## Aufgabe und Vorgaben
Beantworte zum Forumsauszug über den Fingerprintsensor drei Fragen:
(a) Wofür hat das angeschriebene Ingenieurbüro laut dem Beginn des Forumsauszugs unter anderem Software herausgebracht?
(b) Wie viele Ausgänge hat der bei Ebay gefundene Fingerprintsensor?
(c) Wie hoch schätzt MSB die Sicherheit der vorgeschlagenen Lösung ein?

Habe jetzt noch einmal ein Ingeneurbüro angeschrieben, die u.a. Software für Step7 rausgebracht hat - mal schauen, ob die mir was anbieten können


----------



## Thomasheins11 (13 August 2010)

ich meld mich mal wieder...

Habe bei Ebay einen Fingerprintsensor gefunden der 3 Ausgänge hat (u.a. Schließer bzw. Öffner). Hat einer eine Idee, ob man mit einer externen Variable (einser Signal), die von der SPS eingelesen wurde und dann zur Runtime geschickt wird, eine Benutzeranmeldung bzw. Runtime für den Benutzer zugänglich zu machen?


----------



## MSB (13 August 2010)

Thomasheins11 schrieb:


> ich meld mich mal wieder...
> 
> Habe bei Ebay einen Fingerprintsensor gefunden der 3 Ausgänge hat (u.a. Schließer bzw. Öffner). Hat einer eine Idee, ob man mit einer externen Variable (einser Signal), die von der SPS eingelesen wurde und dann zur Runtime geschickt wird, eine Benutzeranmeldung bzw. Runtime für den Benutzer zugänglich zu machen?



Kann man höchstwahrscheinlich schon,
aber in dem Fall kannst du das ganze auch gleich sein lassen, Sicherheit ist da imho praktisch 0.

Mfg
Manuel


----------

## Datenauszug
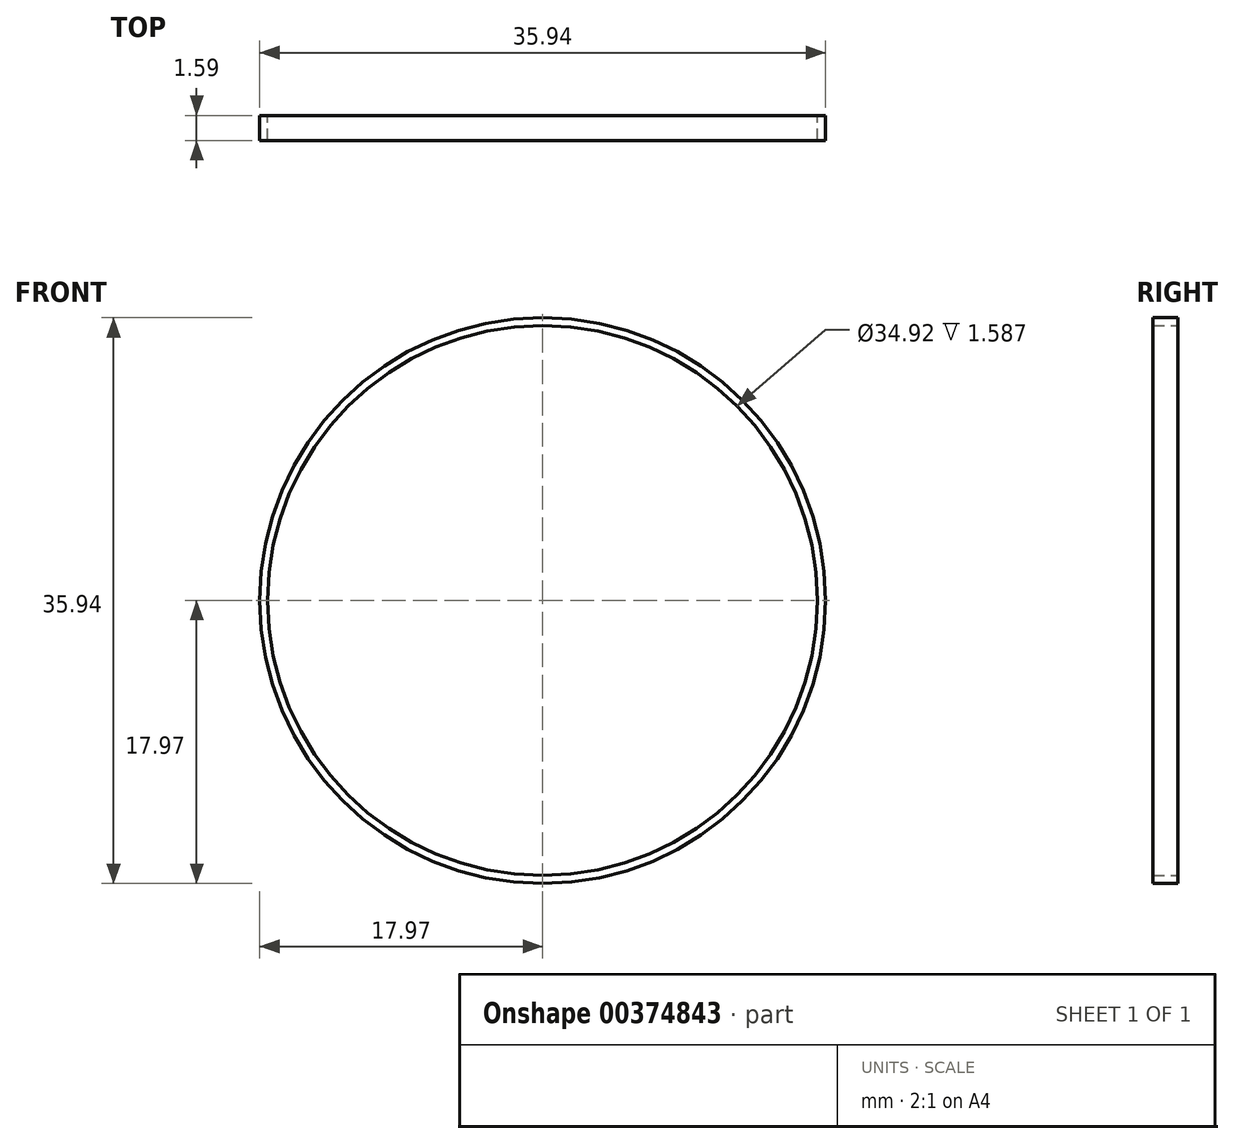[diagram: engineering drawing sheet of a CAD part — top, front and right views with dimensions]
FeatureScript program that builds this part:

## Ergebnis folgt
(a) Für Step7.
(b) Er hat 3 Ausgänge, unter anderem Schließer bzw. Öffner.
(c) Nach MSBs Meinung ist die Sicherheit praktisch 0.